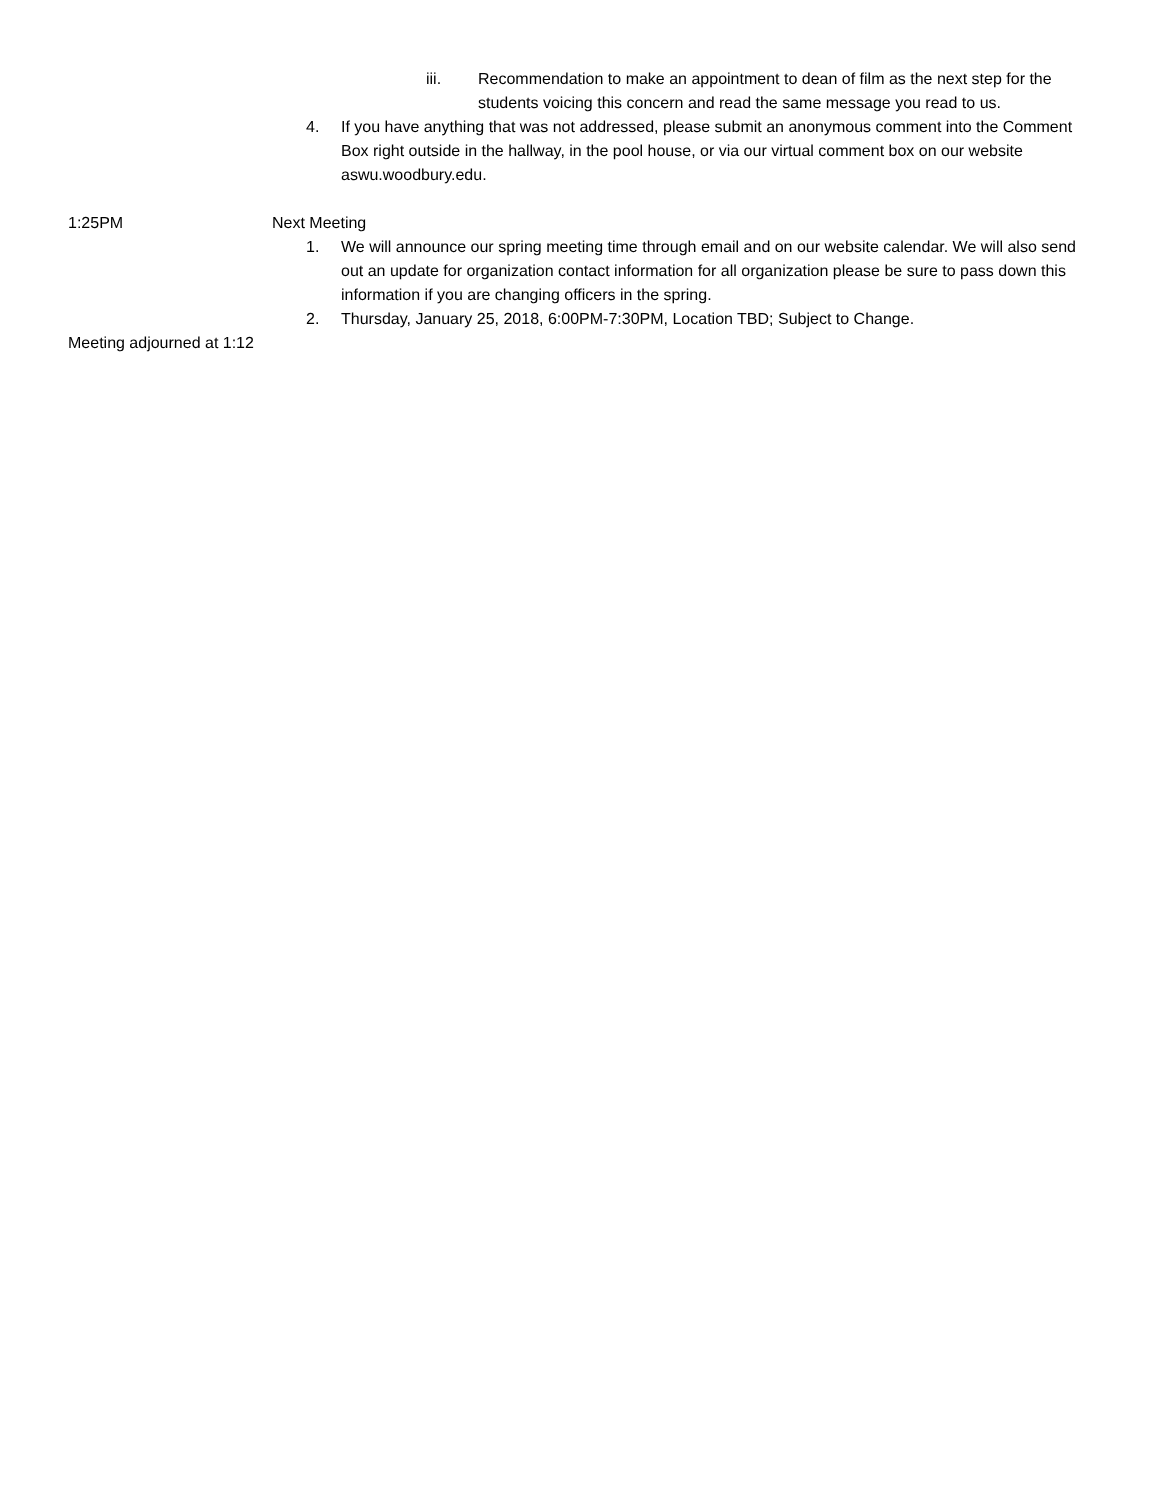iii. Recommendation to make an appointment to dean of film as the next step for the students voicing this concern and read the same message you read to us.
4. If you have anything that was not addressed, please submit an anonymous comment into the Comment Box right outside in the hallway, in the pool house, or via our virtual comment box on our website aswu.woodbury.edu.
1:25PM Next Meeting
1. We will announce our spring meeting time through email and on our website calendar. We will also send out an update for organization contact information for all organization please be sure to pass down this information if you are changing officers in the spring.
2. Thursday, January 25, 2018, 6:00PM-7:30PM, Location TBD; Subject to Change.
Meeting adjourned at 1:12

------------------------------------------------------------------------

### [DIRECTIONS]
Wherever the string "website" appears in the data above, copy the line it sits in.

### [ANSWER TO THIS EXERCISE]
4. If you have anything that was not addressed, please submit an anonymous comment into the Comment Box right outside in the hallway, in the pool house, or via our virtual comment box on our website aswu.woodbury.edu.
1. We will announce our spring meeting time through email and on our website calendar. We will also send out an update for organization contact information for all organization please be sure to pass down this information if you are changing officers in the spring.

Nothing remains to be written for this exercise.